DATA EXTRACT »

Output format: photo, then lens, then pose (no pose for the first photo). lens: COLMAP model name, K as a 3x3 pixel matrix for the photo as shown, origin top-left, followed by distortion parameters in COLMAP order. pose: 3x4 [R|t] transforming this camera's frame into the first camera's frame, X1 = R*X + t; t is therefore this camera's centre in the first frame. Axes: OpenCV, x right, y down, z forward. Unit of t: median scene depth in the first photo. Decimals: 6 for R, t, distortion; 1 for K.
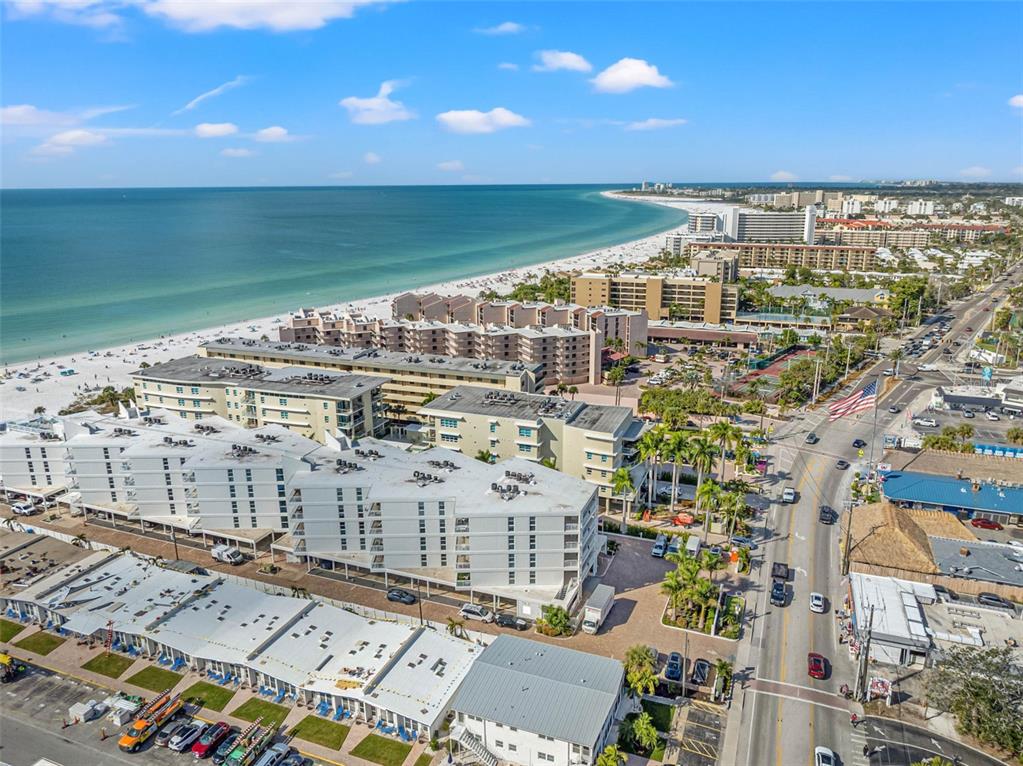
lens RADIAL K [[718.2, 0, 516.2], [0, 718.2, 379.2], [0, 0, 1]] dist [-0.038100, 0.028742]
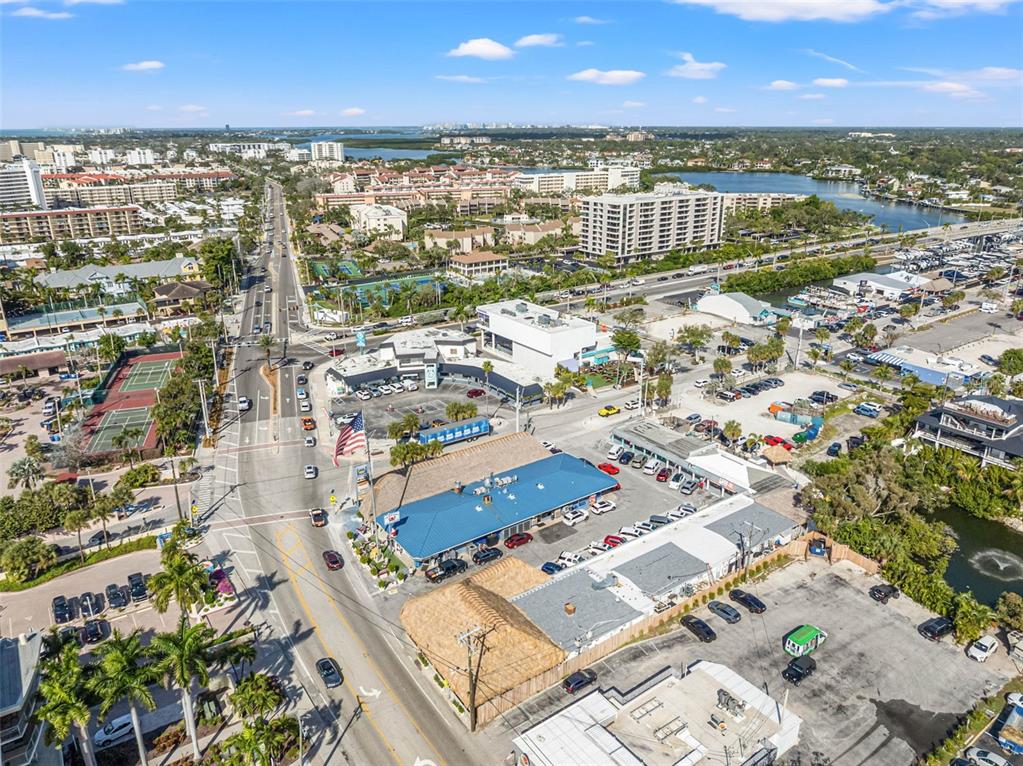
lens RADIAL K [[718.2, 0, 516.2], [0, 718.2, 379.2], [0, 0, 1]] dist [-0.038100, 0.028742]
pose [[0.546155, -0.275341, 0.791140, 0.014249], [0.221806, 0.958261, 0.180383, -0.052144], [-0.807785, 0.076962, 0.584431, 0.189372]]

--

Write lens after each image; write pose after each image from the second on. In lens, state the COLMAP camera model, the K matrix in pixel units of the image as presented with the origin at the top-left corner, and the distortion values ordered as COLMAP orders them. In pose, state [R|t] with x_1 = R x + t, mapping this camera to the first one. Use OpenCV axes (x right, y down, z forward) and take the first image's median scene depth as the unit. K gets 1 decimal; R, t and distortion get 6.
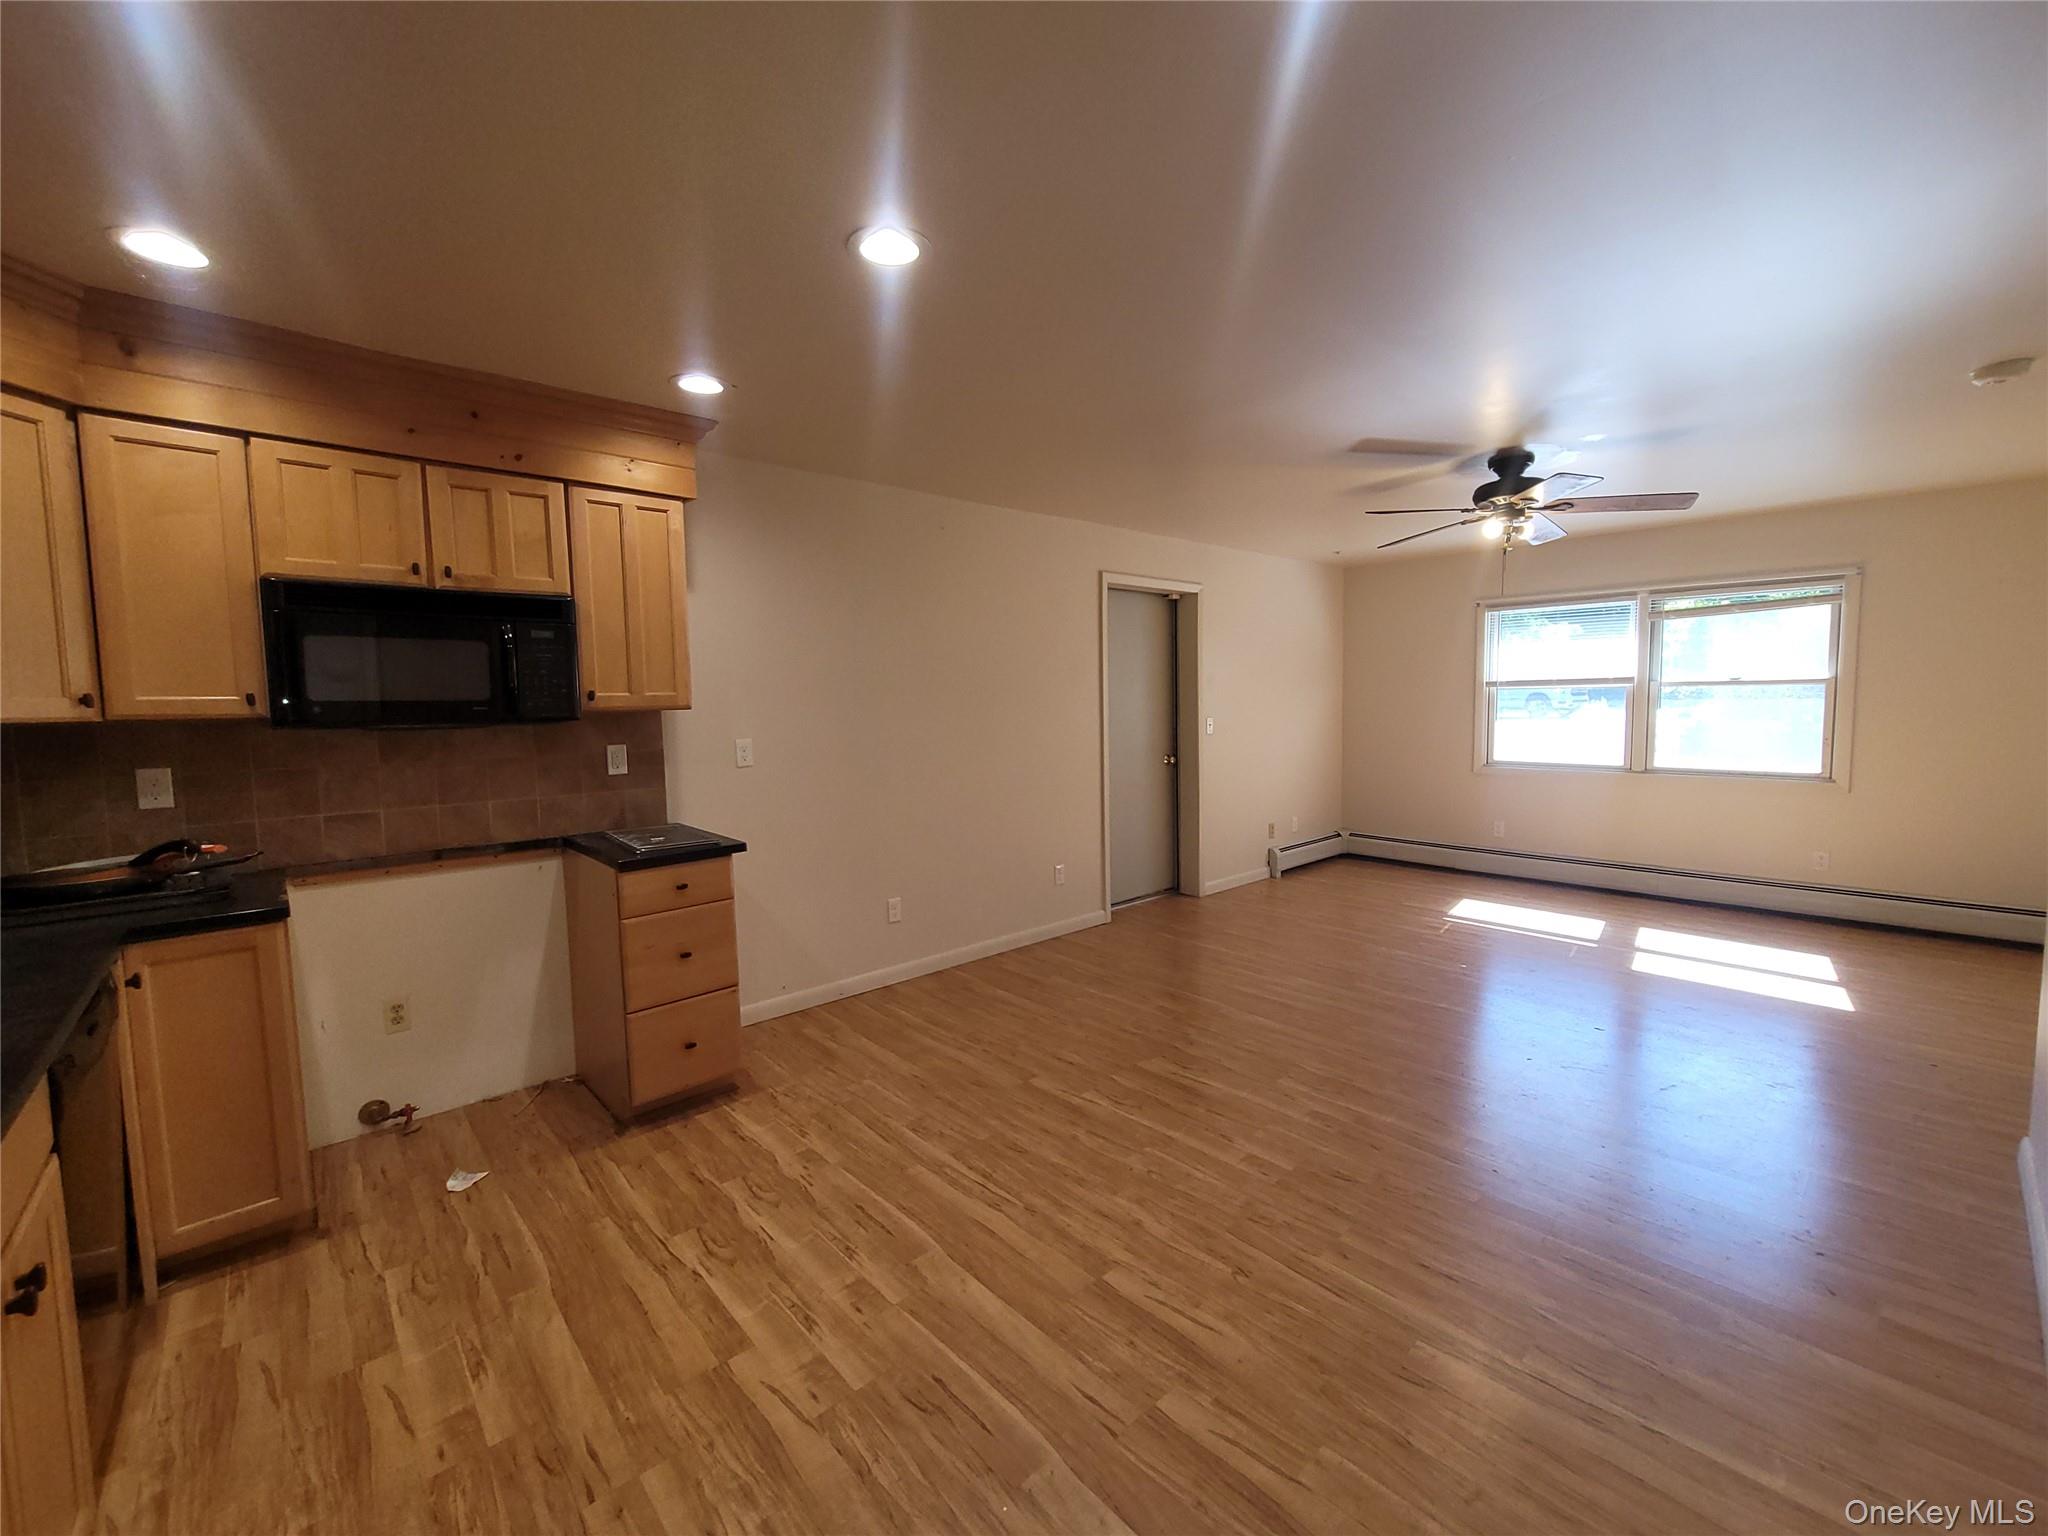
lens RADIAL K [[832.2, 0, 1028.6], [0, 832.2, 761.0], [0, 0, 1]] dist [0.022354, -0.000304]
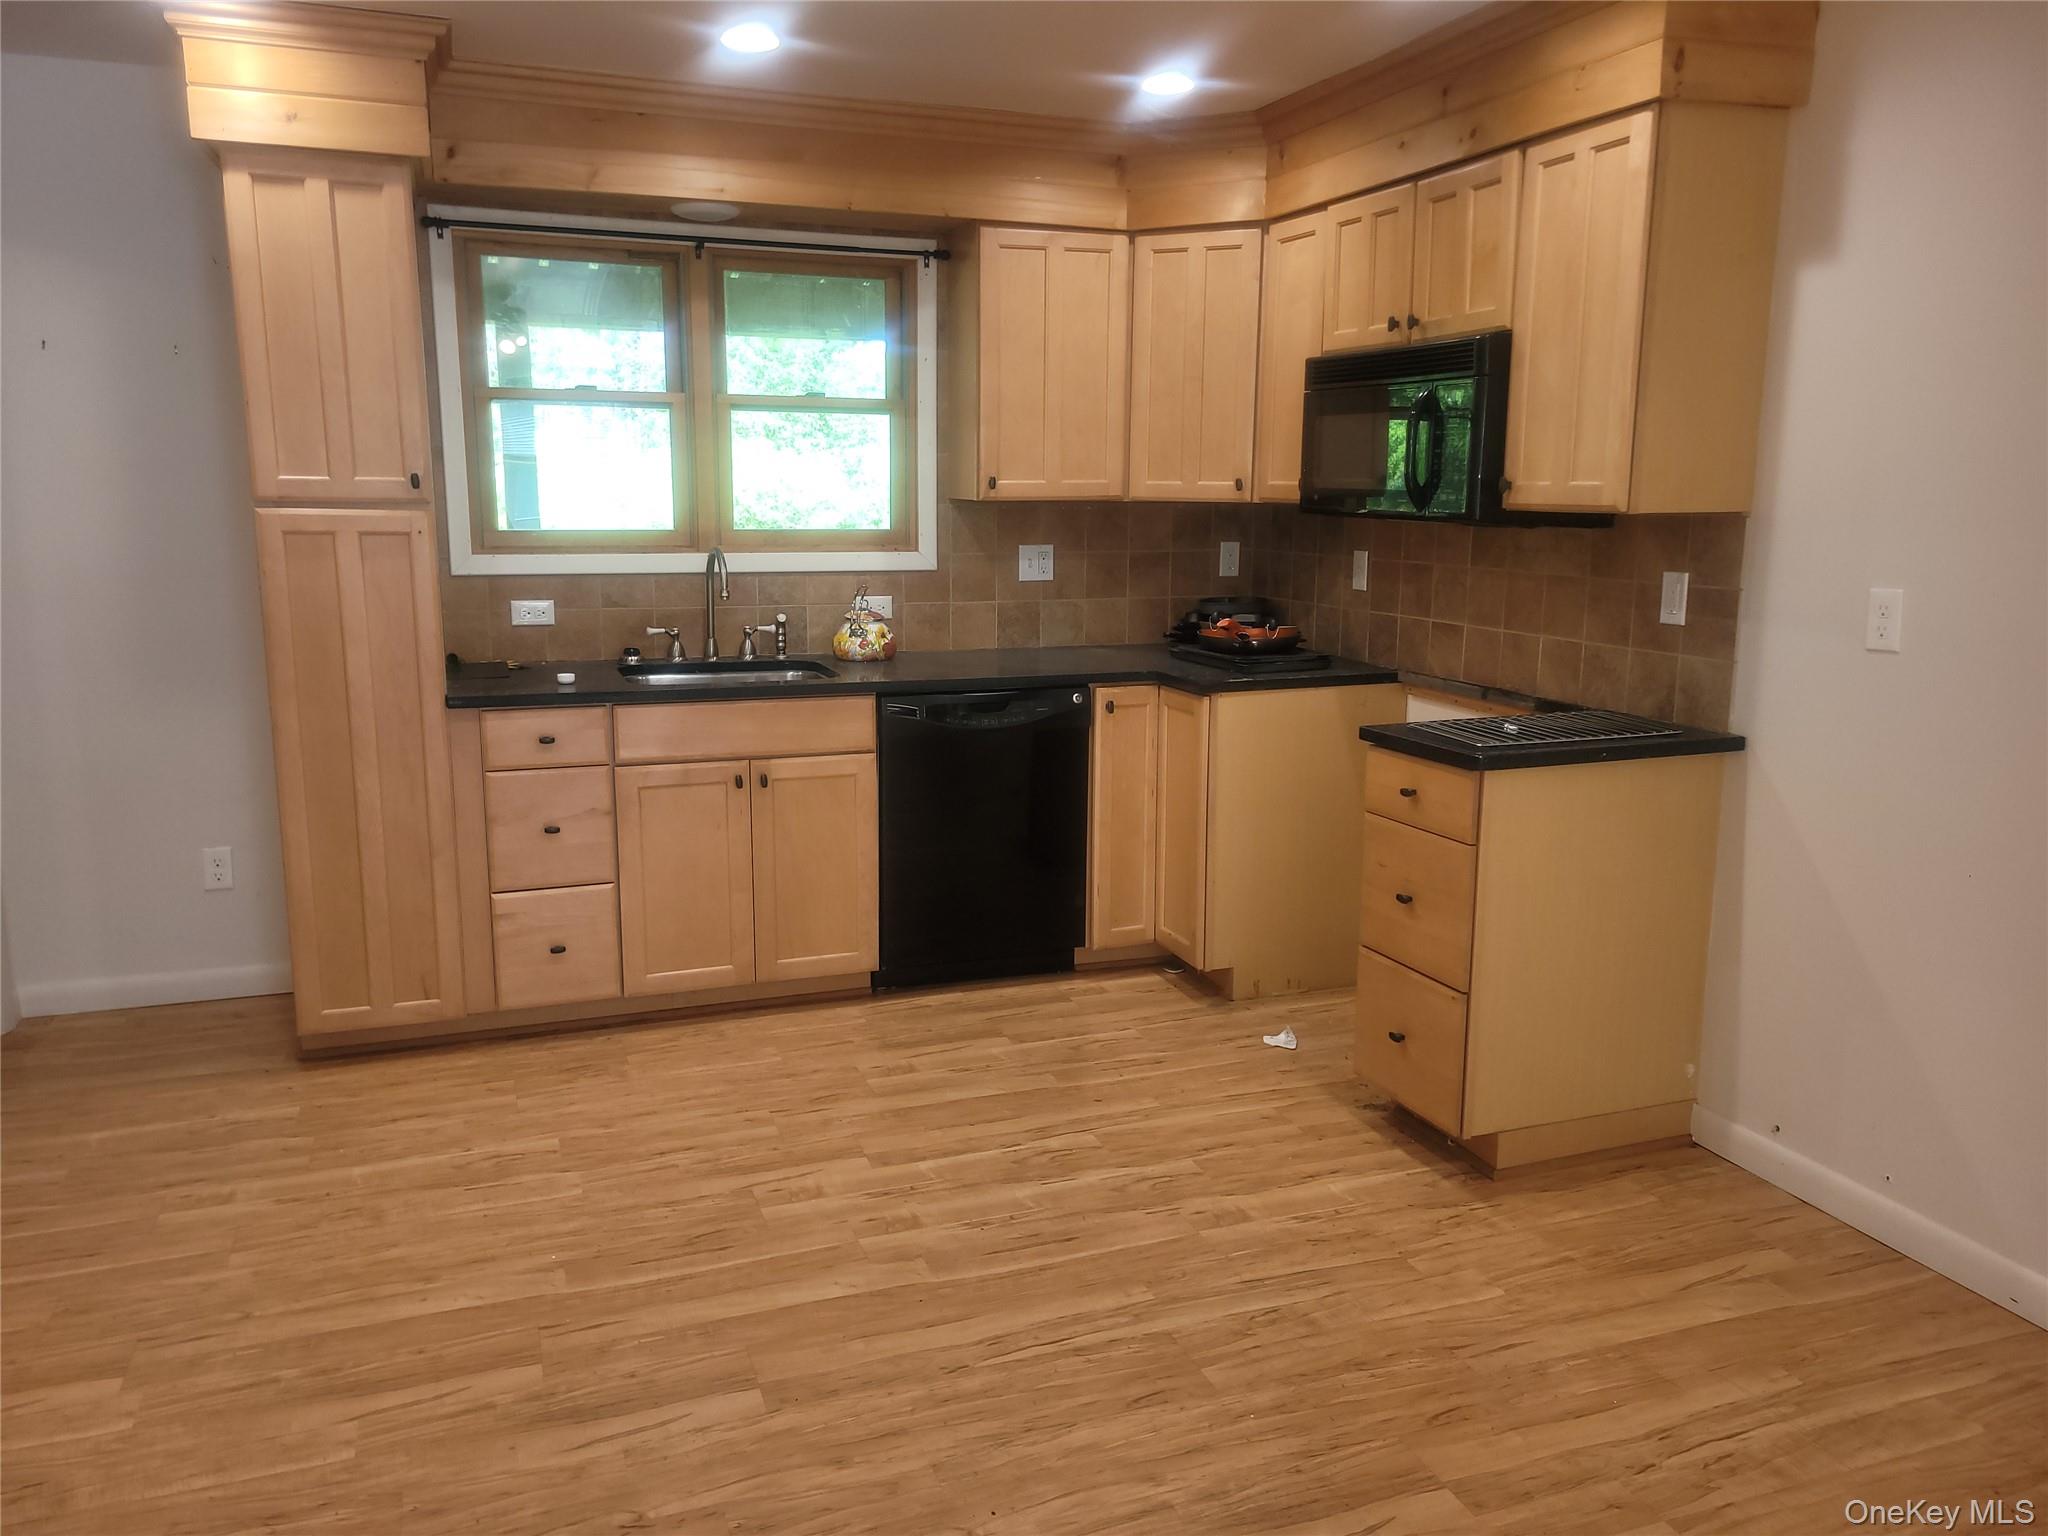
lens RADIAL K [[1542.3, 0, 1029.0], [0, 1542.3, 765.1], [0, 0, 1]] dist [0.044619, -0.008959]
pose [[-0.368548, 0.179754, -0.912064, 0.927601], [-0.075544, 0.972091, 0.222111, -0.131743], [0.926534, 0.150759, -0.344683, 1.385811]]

PROBLEM REQUIREMENTS » Output every line from the one containing "Write lens after" down to the one containing "0.150759, -0.344683, 1.385811]]", both of those included, reproducing each character unchanged and leaving out the pictures.

EXERCISE RESPONSE »
Write lens after each image; write pose after each image from the second on. In lens, state the COLMAP camera model, the K matrix in pixel units of the image as presented with the origin at the top-left corner, and the distortion values ordered as COLMAP orders them. In pose, state [R|t] with x_1 = R x + t, mapping this camera to the first one. Use OpenCV axes (x right, y down, z forward) and take the first image's median scene depth as the unit. K gets 1 decimal; R, t and distortion get 6.
lens RADIAL K [[832.2, 0, 1028.6], [0, 832.2, 761.0], [0, 0, 1]] dist [0.022354, -0.000304]
lens RADIAL K [[1542.3, 0, 1029.0], [0, 1542.3, 765.1], [0, 0, 1]] dist [0.044619, -0.008959]
pose [[-0.368548, 0.179754, -0.912064, 0.927601], [-0.075544, 0.972091, 0.222111, -0.131743], [0.926534, 0.150759, -0.344683, 1.385811]]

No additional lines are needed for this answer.